The values of b0, b1, and a1 are the coefficients of the low-pass Butterworth filter.

To build the Low-Pass Filter chart:

Create a Simulink® model with an empty Stateflow chart by entering sfnew at the MATLAB® command prompt.
In the Stateflow chart, add a flow chart with a single branch that assigns values to y, x_n1, and y_n1.
Add input, output, local, and parameter data to the chart, as described in Add Stateflow Data.

Define the Model Callback Function

Before loading the model, MATLAB calls the butter (Signal Processing Toolbox) function to compute the values for the parameters b0, b1, and a1. The function constructs a first-order low-pass Butterworth filter with a normalized cutoff frequency of (2*pi*Fc/(Fs/2)) radians per second, where:

The sampling frequency is Fs = 1000 Hz.
The cutoff frequency is Fc = 50 Hz.

The function output B contains the numerator coefficients of the filter in descending powers of z. The function output A contains the denominator coefficients of the filter in descending powers of z.

Fs = 1000;
Fc = 50;
[B,A] = butter(1,2*pi*Fc/(Fs/2));
b0 = B(1);
b1 = B(2);
a1 = A(2);

To define the preload callback for the model:

In the Modeling tab, under Setup, select Model Settings > Model Properties.
In the Model Properties dialog box, on the Callbacks tab, select PreLoadFcn.
Enter the MATLAB code for the preload function call.
Click OK.

To load the parameter values to the MATLAB workspace, save, close, and reopen the model.

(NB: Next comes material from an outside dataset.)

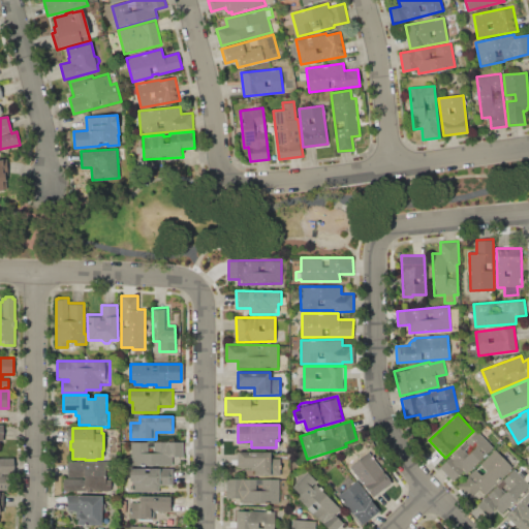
[(477,431),(493,447),(466,474),(462,471),(453,480),(439,467),(477,431)]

Add Other Blocks to the Model

To complete the model, add a Sine Wave (Simulink) block, a Data Type Conversion (Simulink) block, and a Scope (Simulink) block. Connect and label the blocks according to this diagram.

Sine Wave block

The Sine Wave block outputs a floating-point signal. The block has these settings:

Sine type: Time based
Time: Use simulation time
Amplitude: 1
Bias: 0
Frequency: 2*pi*Fc
Phase: 0
Sample time: 1/Fs
Interpret vector parameters as 1-D: On

Data Type Conversion block

The Data Type Conversion block converts the floating-point signal from the Sine Wave block to a fixed-point signal. By converting the signal to a fixed-point type, you can simulate your model using less memory. The block has these settings:

Output minimum: []
Output maximum: []
Output data type: fixdt(1,16,14)
Lock output data type setting against changes by the fixed-point tools: Off
Input and output to have equal: Real World Value (RWV)
Integer rounding mode: Floor
Saturate on integer overflow: Off
Sample time: -1

Scope block

The Scope block has two input ports that connect to the input and output signals for the Low-Pass Filter chart. To display the two signals separately, select a scope layout with two rows and one column.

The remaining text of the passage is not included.